RNA molecules are an important component of the cellular machinery. They are now known to be essential for numerous biological processes, including protein synthesis, transcription regulation, chromosome replication, viral infection, and RNA interference. However, our knowledge of RNA molecules is still limited. This research project fills important gaps in current RNA studies by introducing novel molecular models and efficient computational tools. Specifically, the research team aims to solve the following problems under a coherent theme of studying pseudoknotted RNA structure and understanding their properties: (1) Estimation of entropy of key secondary elements of RNA molecules; (2) Identification of stable pseudoknot motifs from RNA sequences and developing libraries of pseudoknot motifs for RNA families; (3) Prediction of three dimensional ensemble of pseudoknotted RNA molecules and characterize their folding mechanism. All these problems involve exploration of probability distributions on very large state spaces where novel mathematical and statistical tools must be developed. Specifically, the research team studies and develops several techniques including efficient constrained Sequential Monte Carlo (SMC) methods, efficient Markov Chain Monte Carlo (MCMC) methods and mixing rate acceleration schemes and their combinations. The methodological development provides a solid foundation for solving the underlying biological problems. In return, those problems serve as the testing ground and inspiration of new statistical ideas and procedures. The cross-fertilization is ideal for significant advances in both biological and statistical sciences. It provides a perfect environment of education and training of the next generation of scientists and researchers in the interdisciplinary field of mathematics/ statistics and biology. Integrated education and research activities at post-doc, graduate and undergraduate levels are conducted. A set of free software are produced for implementing the developed algorithms.
This project intends to improve our understanding of RNA, an important class of biomolecules and an important component of the cellular machinery. They are now known to be essential for numerous biological processes. A deeper understanding of RNA, its dynamics and functionality, will increase our ability to develop new medicines and diagnostic procedure and propel further technological advancement, hence beneficial to the human society. Innovative statistical tools are developed to solve the underlying problems. Such tools can also be used in many other applications. The project is a cross-fertilization between statistical science and bioinformatics, computational biology, and biophysics. It provides a perfect environment of education and training of the next generation of scientists and researchers in the interdisciplinary field of mathematics/statistics and biology.
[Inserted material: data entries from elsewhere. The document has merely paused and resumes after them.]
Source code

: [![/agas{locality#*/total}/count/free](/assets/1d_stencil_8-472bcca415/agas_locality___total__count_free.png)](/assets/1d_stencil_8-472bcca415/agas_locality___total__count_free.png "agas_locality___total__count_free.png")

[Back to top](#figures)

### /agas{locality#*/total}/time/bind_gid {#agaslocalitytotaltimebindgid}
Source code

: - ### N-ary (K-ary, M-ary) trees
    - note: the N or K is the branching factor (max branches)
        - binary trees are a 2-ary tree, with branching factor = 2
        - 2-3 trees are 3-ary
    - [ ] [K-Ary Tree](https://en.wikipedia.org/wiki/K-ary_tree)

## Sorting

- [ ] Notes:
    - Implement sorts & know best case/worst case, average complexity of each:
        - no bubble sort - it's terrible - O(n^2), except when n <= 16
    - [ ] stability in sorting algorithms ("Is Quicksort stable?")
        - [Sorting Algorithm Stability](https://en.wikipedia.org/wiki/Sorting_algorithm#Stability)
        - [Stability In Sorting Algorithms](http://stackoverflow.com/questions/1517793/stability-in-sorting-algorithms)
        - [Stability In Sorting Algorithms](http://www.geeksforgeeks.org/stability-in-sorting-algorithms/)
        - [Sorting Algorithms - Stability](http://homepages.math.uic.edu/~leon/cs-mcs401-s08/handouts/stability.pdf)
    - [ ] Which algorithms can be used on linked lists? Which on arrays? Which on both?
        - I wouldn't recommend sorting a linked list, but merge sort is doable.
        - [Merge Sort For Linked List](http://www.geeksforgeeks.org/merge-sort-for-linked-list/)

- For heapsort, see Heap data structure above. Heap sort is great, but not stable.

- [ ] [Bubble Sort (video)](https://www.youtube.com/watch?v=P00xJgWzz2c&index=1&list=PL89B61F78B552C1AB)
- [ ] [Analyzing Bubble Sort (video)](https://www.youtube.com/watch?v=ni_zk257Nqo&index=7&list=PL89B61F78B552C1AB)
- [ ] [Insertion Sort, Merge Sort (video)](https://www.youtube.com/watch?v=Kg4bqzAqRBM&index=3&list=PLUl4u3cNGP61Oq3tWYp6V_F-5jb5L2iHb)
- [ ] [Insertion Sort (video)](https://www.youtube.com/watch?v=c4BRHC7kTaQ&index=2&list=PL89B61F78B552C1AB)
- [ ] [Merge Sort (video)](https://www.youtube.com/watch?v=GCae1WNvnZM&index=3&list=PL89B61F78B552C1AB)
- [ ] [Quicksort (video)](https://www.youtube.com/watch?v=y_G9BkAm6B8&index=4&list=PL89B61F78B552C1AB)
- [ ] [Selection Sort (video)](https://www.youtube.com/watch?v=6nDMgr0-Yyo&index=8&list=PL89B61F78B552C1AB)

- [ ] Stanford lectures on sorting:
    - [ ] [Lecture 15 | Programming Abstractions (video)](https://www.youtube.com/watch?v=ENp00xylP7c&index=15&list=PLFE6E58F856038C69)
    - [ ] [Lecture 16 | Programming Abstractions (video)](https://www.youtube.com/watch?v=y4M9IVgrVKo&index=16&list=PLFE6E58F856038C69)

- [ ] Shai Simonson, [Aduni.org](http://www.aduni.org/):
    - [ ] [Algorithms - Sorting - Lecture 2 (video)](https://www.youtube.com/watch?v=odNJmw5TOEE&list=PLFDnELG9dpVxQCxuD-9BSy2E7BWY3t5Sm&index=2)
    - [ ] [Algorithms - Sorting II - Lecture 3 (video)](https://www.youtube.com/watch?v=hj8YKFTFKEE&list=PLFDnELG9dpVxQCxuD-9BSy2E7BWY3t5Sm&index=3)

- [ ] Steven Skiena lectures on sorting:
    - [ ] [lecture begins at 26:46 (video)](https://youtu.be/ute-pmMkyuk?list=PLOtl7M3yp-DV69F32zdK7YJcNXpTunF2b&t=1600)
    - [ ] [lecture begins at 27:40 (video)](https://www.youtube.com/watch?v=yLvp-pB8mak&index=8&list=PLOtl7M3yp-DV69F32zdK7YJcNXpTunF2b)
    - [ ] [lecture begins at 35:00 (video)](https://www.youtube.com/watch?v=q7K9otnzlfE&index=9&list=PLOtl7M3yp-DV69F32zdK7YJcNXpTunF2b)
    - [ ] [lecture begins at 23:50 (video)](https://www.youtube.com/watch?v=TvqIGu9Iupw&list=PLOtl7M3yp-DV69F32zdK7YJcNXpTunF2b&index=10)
Integrated education and research activities at post-doc, graduate and undergraduate levels are conducted and special attentions are paid to attract women and minority students into the wonderful research career in the field of math-biology. A set of public and free software are developed for implementing the developed algorithms. It is able to empower biologists and bioinformatics researchers with new algorithms and software in their own research and discovery.
RNA is an important class of biomolecules. Despite recent rapid progresses, predicting their structures and assessing their stabilities are challenging tasks. Two difficulties are the calculation of conformational entropy of RNA loops and the prediction of secondary structures of pseudoknotted RNA molecules. We have made significant progress and have developed an efficient algorithm to compute entropies of key RNA secondary structural loop motifs, including hairpin, bulge, internal loop, and multibranch loop of long length up to 50. Our results correct errors in previous Jacobson-Stockmayer models for complex RNA secondary structures such as internal loops and multibranch loops. We have also developed a new method to predict the secondary and tertiary structures of pseudoknotted RNA molecules. Using an approximately optimal algorithm to assemble all possible low energy RAN stem regions, while maitaining spatial excluded volume and strictly enforcing self-consistency effects, our approach treats nested and pseudoknotted structures alike in one unifying physical framework, regardless how complex the RNA structure is. Our method can predict pseudoknotted RNA secondary structures with sensitivity and specificity. It can also generate nativel-like spatial arrangement of secondary structural elements of pseudo-knotted RNA molecules. In addition, we can now identify structural basis of the experimentally measured folding behavior of pseudoknotted RNA molecules. Furthermore, we can design pseudknotted RNA molecules with altered folding mechanism based on computational predictions. We have further generalized our approach of sequential importance sampling in severely constrained configurational space, and have developed methods for generating structural ensemble of folding transition state ensemble of biomolecules, as well as in barrier crossing in high-dimensional space of reaction networks. We expect our results will be widely applicable to practical applications in studying pseudoknotted RNA molecules and in designing novel RNA molecules.